__Порядок выполнения__.
Ответьте на вопросы по тексту для анализа и пронумеруйте ответы так же.
1. Сколько лет было Брюсову, когда автор записал о нём «Седой, очень старый»?
2. Что случилось на углу Сретенки?
3. Сколько лет было Цветаевой, когда автор с ней познакомился?

__Текст для анализа__.
Не могу не вспомнить ещё раз моих парижских лет. Валерий Яковлевич меня поддержал; даже его упреки помогали мне жить. При первой нашей встрече Брюсов заговорил о Наде Львовой — рана оказалась незажившей. Может быть, я при этом вспомнил предсмертное стихотворение Нади о седом виске Брюсова, но только Валерий Яковлевич показался мне глубоким стариком, и в книжку я записал: "Седой, очень старый" (ему тогда было сорок четыре года). Записал я также: "Жизнь у него на втором плане",— может быть, думал при этом о Наде, может быть, о революции; но уже наверно помнил его слова о том, что "все в жизни лишь средство для ярко-певучих стихов".

Он подарил мне на память маленькую книгу, надписал: "В знак близости в одном, расхождений в другом". Это относилось к нашему спору о поэзии. О событиях того грозового лета мы не говорили; только уходя, я не выдержал, спросил: что будет дальше? Валерий Яковлевич ответил стихами:

Растет Потоп... Но с небосвода,
Приосеняя прах.
Как арка радуги, свобода
Гласит о светлых днях.

Я снова очутился на Сухаревке. Слепой с его "Адамием" исчез. На углу Сретенки толпились люди — кого-то пырнули ножом, Я постоял и пошёл дальше; а думал я не о Тезее — о Потопе.

3

Марине Ивановне Цветаевой, когда я с Нею познакомился, было двадцать пять лет. В ней поражало сочетание надменности и растерянности; осанка была горделивой — голова, откинутая назад, с очень высоким лбом; а растерянность выдавали глаза: большие, беспомощные, как будто невидящие — Марина страдала близорукостью. Волосы были коротко подстрижены в скобку.
 
Она казалась не то барышней-недотрогой, не то деревенским пареньком

В одном стихотворении Цветаева говорила о своих бабках: одна была простой русской женщиной, сельской попадьей, другая — польской аристократкой. Марина совмещала в себе старомодную учтивость и бунтарство, высокомерность и застенчивость, книжный романтизм и душевную простоту. Когда я впервые пришел к Цветаевой, я знал её стихи; некоторые мне нравились, особенно одно, написанное за год до революции, где Марина говорила о своих будущих похоронах:

По улицам оставленной Москвы
Поеду — я, и побредете — вы.
И не один дорогою отстанет,
И первый ком о крышку гроба грянет,—
И наконец-то будет разрешен
Себялюбивый, одинокий сон.

__Данные упражнения__.
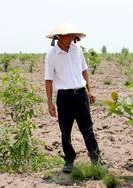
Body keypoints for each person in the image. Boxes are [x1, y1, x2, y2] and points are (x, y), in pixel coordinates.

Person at [44, 21, 101, 173]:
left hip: (80, 94)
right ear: (59, 37)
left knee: (87, 128)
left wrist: (90, 90)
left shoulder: (78, 50)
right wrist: (50, 103)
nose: (70, 38)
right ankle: (69, 159)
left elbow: (84, 70)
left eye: (72, 36)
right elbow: (48, 80)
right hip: (64, 97)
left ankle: (95, 157)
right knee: (65, 130)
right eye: (67, 36)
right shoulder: (51, 55)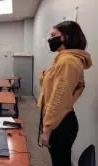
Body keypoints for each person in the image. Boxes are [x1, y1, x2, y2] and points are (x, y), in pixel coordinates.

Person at [38, 21, 92, 166]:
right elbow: (49, 86)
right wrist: (46, 75)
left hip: (60, 123)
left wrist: (47, 129)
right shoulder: (63, 59)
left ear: (66, 37)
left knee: (60, 162)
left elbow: (58, 99)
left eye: (53, 35)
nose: (50, 39)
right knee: (61, 160)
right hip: (61, 120)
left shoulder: (68, 62)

__Ответ на задание__.
1. Брюсову было сорок четыре года.
2. Там толпились люди: кого-то пырнули ножом.
3. Цветаевой было двадцать пять лет.